Material for the task START

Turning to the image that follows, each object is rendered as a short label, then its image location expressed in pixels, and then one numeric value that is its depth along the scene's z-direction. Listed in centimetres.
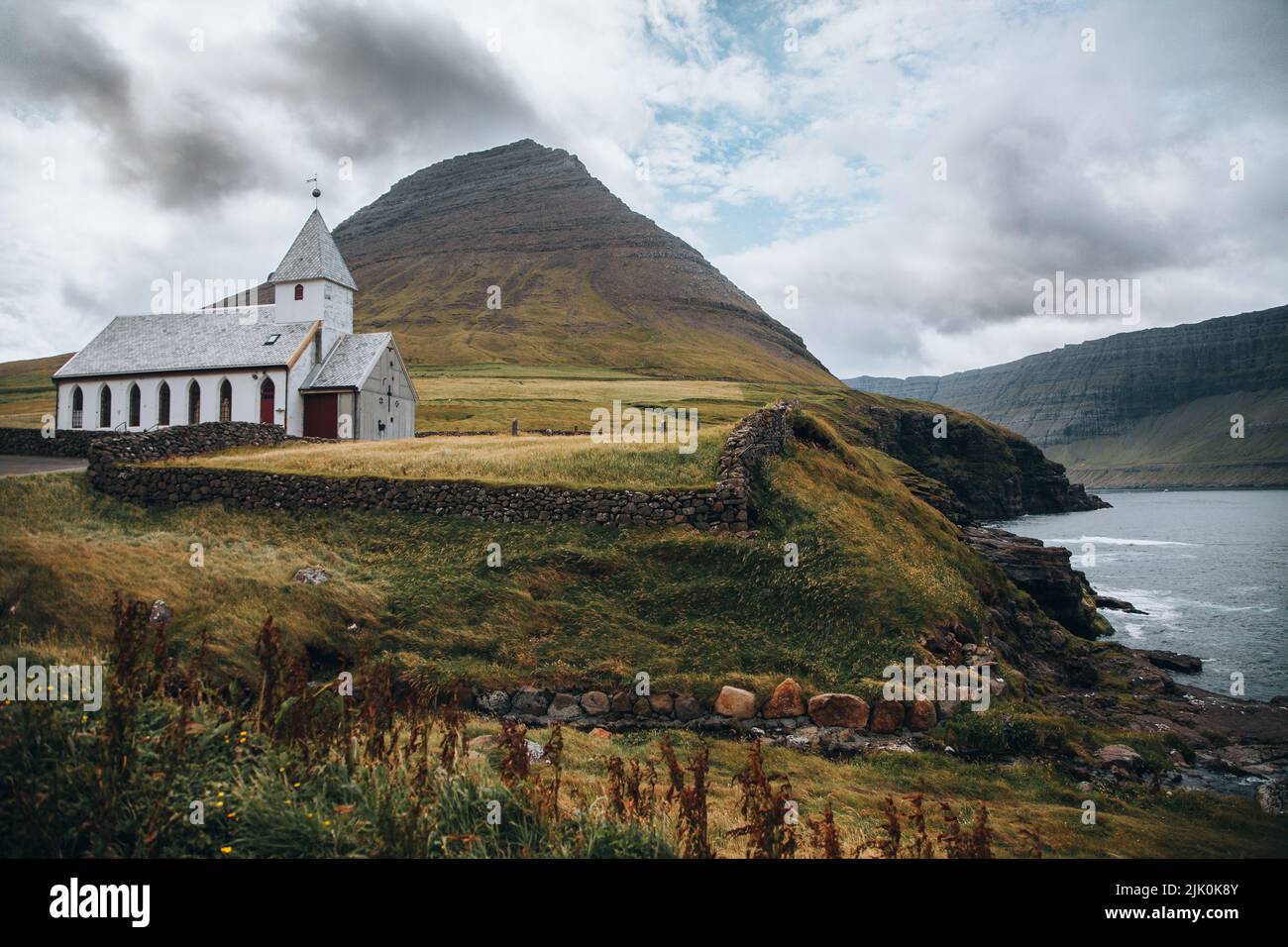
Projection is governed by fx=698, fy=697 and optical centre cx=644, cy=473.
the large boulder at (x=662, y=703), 1655
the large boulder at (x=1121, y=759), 1491
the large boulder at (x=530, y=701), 1655
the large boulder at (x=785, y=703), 1631
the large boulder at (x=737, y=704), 1630
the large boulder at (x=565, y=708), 1641
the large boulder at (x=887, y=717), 1590
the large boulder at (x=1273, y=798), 1358
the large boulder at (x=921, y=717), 1591
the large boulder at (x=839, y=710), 1606
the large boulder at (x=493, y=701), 1642
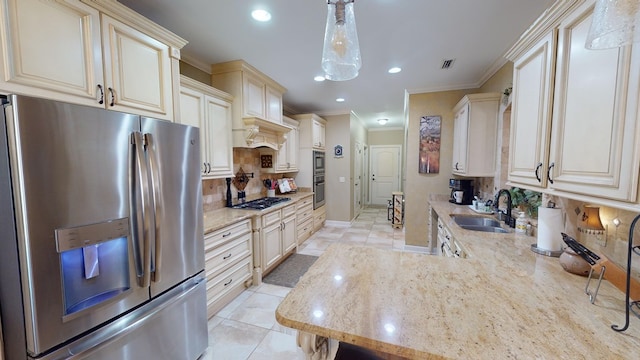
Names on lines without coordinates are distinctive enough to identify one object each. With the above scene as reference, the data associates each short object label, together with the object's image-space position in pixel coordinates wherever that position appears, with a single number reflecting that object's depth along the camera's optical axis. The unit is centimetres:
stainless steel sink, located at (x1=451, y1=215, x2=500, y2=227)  251
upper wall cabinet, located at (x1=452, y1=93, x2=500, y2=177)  282
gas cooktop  311
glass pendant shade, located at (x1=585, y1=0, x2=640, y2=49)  71
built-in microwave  492
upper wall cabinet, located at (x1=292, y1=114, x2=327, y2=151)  480
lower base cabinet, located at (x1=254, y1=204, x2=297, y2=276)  293
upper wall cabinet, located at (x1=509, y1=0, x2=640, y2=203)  83
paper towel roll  150
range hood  294
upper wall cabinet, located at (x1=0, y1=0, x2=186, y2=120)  107
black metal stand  79
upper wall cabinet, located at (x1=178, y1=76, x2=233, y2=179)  232
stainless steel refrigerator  96
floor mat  304
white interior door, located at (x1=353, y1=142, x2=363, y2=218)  606
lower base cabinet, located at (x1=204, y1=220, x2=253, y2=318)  222
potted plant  194
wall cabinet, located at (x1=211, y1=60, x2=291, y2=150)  285
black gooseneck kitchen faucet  221
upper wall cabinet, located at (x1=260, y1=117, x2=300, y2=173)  403
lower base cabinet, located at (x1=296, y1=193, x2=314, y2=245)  416
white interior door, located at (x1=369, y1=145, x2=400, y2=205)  802
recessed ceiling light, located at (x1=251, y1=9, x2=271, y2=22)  184
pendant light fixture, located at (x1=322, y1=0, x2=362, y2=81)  109
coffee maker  330
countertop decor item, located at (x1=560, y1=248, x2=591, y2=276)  122
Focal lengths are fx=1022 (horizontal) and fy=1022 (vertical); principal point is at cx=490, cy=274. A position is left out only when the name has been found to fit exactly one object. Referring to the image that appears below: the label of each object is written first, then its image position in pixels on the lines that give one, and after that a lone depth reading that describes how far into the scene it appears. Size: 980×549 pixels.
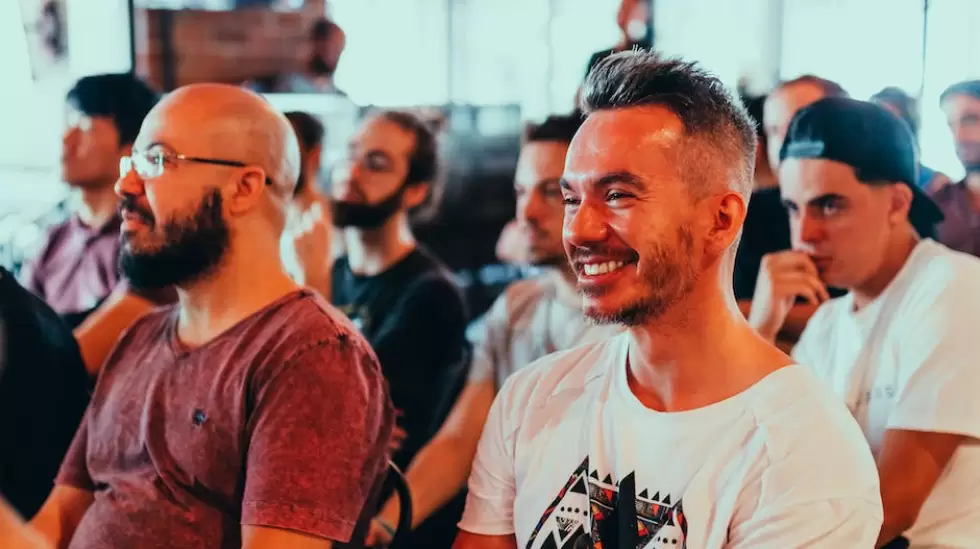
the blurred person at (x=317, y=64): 3.39
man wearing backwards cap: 1.63
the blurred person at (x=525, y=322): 2.32
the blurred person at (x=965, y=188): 2.55
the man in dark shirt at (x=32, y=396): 1.80
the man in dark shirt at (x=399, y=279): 2.51
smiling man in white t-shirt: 1.17
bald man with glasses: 1.45
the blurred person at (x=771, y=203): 2.32
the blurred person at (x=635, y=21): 3.20
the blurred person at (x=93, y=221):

Material for the task END

■ What the exercise asks
Drop the pictures and reproduce the rest of the entries above exactly.

■ Answer for the task
Turning to the image that follows, each object is rendered as a short label, then its image location expressed in pixels, and then one numeric value that is its depth along the scene's z-direction. Listed in centimetres.
Projection is governed by fx=698, fy=697 and optical centre cx=644, cy=473.
the large boulder at (x=662, y=703), 1655
the large boulder at (x=1121, y=759), 1491
the large boulder at (x=530, y=701), 1655
the large boulder at (x=785, y=703), 1631
the large boulder at (x=737, y=704), 1630
the large boulder at (x=565, y=708), 1641
the large boulder at (x=887, y=717), 1590
the large boulder at (x=1273, y=798), 1358
the large boulder at (x=921, y=717), 1591
the large boulder at (x=839, y=710), 1606
the large boulder at (x=493, y=701), 1642
Names on lines without coordinates are distinctive enough to identify one object each. With the above scene as reference, the data associates each short object label, together with the object's image-space position in pixel coordinates wherever that position appears, with a single number reflecting that object's depth along the camera's optical axis. The unit is centimetres:
stainless steel sink, located at (x1=451, y1=215, x2=500, y2=227)  251
upper wall cabinet, located at (x1=452, y1=93, x2=500, y2=177)  282
gas cooktop  311
glass pendant shade, located at (x1=585, y1=0, x2=640, y2=49)  71
built-in microwave  492
upper wall cabinet, located at (x1=292, y1=114, x2=327, y2=151)  480
lower base cabinet, located at (x1=254, y1=204, x2=297, y2=276)  293
upper wall cabinet, located at (x1=509, y1=0, x2=640, y2=203)  83
paper towel roll  150
range hood  294
upper wall cabinet, located at (x1=0, y1=0, x2=186, y2=120)  107
black metal stand  79
upper wall cabinet, located at (x1=178, y1=76, x2=233, y2=179)  232
stainless steel refrigerator  96
floor mat  304
white interior door, located at (x1=353, y1=142, x2=363, y2=218)  606
lower base cabinet, located at (x1=204, y1=220, x2=253, y2=318)  222
potted plant  194
wall cabinet, located at (x1=211, y1=60, x2=291, y2=150)  285
black gooseneck kitchen faucet  221
upper wall cabinet, located at (x1=260, y1=117, x2=300, y2=173)  403
lower base cabinet, located at (x1=296, y1=193, x2=314, y2=245)  416
white interior door, located at (x1=369, y1=145, x2=400, y2=205)  802
recessed ceiling light, located at (x1=251, y1=9, x2=271, y2=22)  184
pendant light fixture, located at (x1=322, y1=0, x2=362, y2=81)  109
coffee maker  330
countertop decor item, located at (x1=560, y1=248, x2=591, y2=276)  122
Focal lengths are fx=1022 (horizontal) and fy=1022 (vertical); principal point is at cx=490, cy=274. A position is left out only when the name has been found to fit exactly one object. Referring to the image that appears below: the label of each object is written first, then its image position in pixels on the lines that give one, and after that a lone depth reading that describes how far into the scene it appears. Size: 980×549 pixels.
the blurred person at (x=317, y=64): 3.39
man wearing backwards cap: 1.63
the blurred person at (x=525, y=322): 2.32
the blurred person at (x=965, y=188): 2.55
the man in dark shirt at (x=32, y=396): 1.80
the man in dark shirt at (x=399, y=279): 2.51
smiling man in white t-shirt: 1.17
bald man with glasses: 1.45
the blurred person at (x=771, y=203): 2.32
the blurred person at (x=635, y=21): 3.20
the blurred person at (x=93, y=221):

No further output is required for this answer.